→ GIVEN PASSAGE:
Almaty and Astana are just out of this world
Kazakhstan is launching itself as the new Singapore – a stopover destination for people heading further east. Adrian Mourby gets a sneak preview of Central Asia's curious transit delight
Sunday 05 September 2010
Kazakhstan is a tale of two cities.
The first, Almaty, is the one you fly into. It's a city of the Soviet 1930s, tree-lined and built on a sensible, rational grid. If Kazakhstan manages to sell its big new marketing idea this autumn, Almaty will be where we will all be spending a day or so, visiting the sights, before changing planes and heading on to the Far East.
The state-run airline, Air Astana, is behind this initiative, a marketing ploy to turn Kazakhstan into the Singapore of Central Asia: encourage Europeans to fly east via your main airport and sell them the idea of a brief stopover between flights when they can get to know the country better.

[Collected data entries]
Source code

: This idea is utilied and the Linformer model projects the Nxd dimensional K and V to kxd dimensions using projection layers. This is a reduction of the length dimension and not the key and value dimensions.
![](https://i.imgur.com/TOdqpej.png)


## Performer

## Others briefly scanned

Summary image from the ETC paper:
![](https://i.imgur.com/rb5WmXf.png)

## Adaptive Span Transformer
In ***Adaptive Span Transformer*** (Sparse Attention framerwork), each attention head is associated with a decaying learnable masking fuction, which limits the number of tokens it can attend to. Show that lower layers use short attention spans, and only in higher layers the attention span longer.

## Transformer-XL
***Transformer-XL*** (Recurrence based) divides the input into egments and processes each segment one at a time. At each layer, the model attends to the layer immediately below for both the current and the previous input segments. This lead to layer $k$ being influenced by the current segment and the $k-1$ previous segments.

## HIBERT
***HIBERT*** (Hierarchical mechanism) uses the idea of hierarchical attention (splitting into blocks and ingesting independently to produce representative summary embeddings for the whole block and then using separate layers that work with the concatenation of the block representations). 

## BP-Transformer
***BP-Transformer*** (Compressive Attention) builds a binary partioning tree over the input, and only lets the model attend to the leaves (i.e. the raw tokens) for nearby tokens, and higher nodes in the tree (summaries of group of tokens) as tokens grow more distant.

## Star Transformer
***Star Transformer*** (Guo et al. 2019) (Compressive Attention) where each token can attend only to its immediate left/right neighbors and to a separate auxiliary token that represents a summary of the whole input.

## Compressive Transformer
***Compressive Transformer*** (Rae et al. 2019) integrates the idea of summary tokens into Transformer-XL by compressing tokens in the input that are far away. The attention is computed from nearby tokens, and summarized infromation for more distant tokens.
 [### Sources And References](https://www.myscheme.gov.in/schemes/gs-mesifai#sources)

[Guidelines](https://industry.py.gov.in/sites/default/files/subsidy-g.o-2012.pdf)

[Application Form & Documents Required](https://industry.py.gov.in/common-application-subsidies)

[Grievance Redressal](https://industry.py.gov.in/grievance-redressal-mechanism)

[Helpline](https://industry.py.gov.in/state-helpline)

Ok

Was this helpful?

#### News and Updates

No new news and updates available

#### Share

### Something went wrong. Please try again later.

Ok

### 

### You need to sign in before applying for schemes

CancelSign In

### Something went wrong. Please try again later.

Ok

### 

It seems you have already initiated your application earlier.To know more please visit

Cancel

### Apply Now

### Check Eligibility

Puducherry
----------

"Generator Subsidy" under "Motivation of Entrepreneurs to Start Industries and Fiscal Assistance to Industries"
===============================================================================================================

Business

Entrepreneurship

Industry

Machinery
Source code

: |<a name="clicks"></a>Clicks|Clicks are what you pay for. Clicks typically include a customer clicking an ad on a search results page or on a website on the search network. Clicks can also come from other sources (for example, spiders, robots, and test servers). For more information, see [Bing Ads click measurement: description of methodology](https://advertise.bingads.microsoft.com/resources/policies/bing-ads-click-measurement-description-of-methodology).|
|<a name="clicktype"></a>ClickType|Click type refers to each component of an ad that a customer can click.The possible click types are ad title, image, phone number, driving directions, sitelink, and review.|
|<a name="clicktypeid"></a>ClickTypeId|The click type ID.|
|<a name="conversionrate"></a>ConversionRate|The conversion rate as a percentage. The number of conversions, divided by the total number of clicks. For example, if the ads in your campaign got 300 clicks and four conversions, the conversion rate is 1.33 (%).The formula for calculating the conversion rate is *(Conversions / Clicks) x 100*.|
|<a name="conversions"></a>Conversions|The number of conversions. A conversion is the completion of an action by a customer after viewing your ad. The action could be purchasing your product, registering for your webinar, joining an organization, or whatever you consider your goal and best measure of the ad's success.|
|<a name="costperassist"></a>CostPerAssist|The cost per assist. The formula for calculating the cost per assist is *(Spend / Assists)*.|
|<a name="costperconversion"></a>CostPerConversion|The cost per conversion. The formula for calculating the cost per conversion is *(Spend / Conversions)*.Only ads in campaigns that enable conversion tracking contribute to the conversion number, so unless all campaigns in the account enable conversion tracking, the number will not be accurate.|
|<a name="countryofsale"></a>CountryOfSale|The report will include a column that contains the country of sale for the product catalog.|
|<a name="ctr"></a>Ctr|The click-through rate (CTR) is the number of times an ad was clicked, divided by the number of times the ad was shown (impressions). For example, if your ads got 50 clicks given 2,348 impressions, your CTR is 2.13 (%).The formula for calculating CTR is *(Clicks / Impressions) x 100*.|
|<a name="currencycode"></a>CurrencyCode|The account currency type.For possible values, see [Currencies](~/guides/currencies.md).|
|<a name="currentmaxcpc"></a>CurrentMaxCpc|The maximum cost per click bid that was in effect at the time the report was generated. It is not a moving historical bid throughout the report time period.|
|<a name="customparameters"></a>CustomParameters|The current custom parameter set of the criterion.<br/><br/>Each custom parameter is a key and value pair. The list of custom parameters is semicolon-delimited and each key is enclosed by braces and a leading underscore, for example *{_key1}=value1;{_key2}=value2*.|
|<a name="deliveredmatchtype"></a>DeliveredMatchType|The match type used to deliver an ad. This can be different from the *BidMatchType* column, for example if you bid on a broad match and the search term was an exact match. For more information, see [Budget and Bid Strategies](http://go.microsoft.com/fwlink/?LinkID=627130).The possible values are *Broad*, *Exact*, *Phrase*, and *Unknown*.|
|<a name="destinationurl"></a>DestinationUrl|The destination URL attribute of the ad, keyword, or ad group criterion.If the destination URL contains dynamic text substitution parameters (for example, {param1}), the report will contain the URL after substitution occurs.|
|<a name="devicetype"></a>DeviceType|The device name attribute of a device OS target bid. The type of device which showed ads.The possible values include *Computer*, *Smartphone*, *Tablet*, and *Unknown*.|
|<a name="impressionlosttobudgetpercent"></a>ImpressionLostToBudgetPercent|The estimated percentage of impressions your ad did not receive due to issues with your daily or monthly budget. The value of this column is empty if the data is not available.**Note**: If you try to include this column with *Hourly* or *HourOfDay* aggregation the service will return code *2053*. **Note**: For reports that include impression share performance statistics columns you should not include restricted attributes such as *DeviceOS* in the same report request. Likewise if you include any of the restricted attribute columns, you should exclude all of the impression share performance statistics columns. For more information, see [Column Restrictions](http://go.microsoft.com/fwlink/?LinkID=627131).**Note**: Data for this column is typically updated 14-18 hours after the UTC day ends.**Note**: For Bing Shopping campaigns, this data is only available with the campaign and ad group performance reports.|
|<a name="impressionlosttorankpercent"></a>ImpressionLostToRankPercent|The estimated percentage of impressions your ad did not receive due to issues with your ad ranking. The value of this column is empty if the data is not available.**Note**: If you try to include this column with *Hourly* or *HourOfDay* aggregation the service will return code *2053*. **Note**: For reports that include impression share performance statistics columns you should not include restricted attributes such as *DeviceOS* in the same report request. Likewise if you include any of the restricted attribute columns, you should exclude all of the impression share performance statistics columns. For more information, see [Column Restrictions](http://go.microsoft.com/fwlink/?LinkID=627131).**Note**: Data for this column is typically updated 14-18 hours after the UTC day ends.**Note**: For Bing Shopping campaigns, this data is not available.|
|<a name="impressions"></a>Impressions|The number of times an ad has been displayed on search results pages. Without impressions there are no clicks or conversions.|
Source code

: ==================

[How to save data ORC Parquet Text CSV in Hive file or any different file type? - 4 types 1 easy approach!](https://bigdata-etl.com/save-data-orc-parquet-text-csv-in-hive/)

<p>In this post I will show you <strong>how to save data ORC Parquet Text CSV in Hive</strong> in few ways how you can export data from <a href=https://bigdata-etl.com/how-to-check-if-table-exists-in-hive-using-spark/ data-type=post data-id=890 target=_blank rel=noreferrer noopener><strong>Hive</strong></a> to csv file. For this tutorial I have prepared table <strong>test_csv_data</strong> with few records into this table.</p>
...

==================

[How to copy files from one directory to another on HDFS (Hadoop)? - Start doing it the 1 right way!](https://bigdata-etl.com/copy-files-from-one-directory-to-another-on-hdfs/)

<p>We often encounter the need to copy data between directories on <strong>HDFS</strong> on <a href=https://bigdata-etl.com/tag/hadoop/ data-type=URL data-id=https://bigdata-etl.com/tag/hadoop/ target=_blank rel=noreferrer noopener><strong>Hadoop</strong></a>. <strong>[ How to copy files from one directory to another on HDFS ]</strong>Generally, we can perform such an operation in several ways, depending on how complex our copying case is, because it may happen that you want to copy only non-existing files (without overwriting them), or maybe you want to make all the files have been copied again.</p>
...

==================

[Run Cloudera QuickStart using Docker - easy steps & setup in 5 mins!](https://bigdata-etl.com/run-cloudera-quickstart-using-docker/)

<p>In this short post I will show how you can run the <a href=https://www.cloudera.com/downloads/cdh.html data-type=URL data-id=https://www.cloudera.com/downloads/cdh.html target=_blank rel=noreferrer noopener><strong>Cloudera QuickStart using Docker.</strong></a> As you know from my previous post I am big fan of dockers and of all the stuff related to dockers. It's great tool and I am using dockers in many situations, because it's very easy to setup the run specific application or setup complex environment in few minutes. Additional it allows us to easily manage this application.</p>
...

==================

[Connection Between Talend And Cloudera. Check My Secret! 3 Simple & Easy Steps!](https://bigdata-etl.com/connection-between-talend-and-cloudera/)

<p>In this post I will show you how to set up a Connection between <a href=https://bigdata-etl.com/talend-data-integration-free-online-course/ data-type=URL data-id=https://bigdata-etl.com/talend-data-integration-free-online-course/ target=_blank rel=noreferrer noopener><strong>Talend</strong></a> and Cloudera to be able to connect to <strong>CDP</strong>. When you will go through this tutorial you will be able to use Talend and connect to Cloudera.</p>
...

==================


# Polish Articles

→ EXERCISE SET:
- A) List every geographic place name that appears in the article on Kazakhstan's stopover plans, including its headline.
- B) Pick up the article on Kazakhstan's stopover plans after its final sentence and keep writing it.

→ ANSWERS PROVIDED:
- A) Almaty, Astana, Kazakhstan, Singapore, Central Asia, the Far East

- B)
But when I walk down to the old Parliament building this afternoon I see no tourists, just wedding parties everywhere, running excitedly in and out of the greenery. The sun is shining down on rows of white stretch Humvees as young brides in flouncy white gowns pose with their grooms in dappled light beneath the foliage. You could drown in tulle in this part of town.
Parliament Park with its pools, terraces and winding paths makes a perfect backdrop for wedding photos. Ironically, it also contains a huge granite statue of two Kazakh women in austere Red Army uniforms striding resolutely towards the old Parliament. Manshuk Mametova and Aliya Moldagulova were the first two female soldiers from Kazakhstan killed in the "Great Patriotic War" that raged hundreds of miles to the west almost 70 years ago.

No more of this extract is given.